* DADOS FORNECIDOS
# # # #

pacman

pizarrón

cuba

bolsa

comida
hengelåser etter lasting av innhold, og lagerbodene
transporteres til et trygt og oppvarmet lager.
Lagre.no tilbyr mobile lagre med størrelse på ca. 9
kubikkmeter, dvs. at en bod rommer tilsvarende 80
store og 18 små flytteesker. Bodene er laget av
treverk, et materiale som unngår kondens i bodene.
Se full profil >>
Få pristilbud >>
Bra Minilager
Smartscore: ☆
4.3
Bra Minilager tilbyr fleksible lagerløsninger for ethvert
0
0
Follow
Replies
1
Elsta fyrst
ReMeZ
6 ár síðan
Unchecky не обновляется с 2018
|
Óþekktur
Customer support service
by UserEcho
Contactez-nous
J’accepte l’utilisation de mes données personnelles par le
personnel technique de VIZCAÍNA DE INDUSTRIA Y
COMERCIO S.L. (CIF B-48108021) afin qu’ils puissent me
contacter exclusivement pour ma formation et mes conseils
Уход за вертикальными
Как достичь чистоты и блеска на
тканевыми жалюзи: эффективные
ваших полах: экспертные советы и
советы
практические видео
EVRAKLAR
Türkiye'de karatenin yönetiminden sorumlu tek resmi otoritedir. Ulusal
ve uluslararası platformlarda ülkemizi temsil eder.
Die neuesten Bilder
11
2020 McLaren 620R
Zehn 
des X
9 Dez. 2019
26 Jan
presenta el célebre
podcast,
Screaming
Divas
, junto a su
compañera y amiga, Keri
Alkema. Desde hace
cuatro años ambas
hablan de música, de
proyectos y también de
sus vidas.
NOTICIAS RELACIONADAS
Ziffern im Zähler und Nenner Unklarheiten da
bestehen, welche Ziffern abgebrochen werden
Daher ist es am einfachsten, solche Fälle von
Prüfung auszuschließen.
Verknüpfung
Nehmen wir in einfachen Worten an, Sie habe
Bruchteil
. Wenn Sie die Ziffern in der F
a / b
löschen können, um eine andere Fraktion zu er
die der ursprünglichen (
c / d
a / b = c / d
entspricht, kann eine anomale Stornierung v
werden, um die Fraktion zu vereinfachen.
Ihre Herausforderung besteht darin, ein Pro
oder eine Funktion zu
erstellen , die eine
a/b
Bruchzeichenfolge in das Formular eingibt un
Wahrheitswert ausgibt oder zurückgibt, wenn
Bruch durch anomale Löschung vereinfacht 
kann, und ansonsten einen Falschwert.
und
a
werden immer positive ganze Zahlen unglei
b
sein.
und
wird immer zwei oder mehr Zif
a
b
# # # #
* INSTRUÇÕES DO EXERCÍCIO
Encontre nos dados acima todas as linhas que contêm a palavra "Ziffern" e copie cada uma delas, levando em conta a diferença entre maiúsculas e minúsculas.

* RESPOSTA ESPERADA
Ziffern im Zähler und Nenner Unklarheiten da
bestehen, welche Ziffern abgebrochen werden
. Wenn Sie die Ziffern in der F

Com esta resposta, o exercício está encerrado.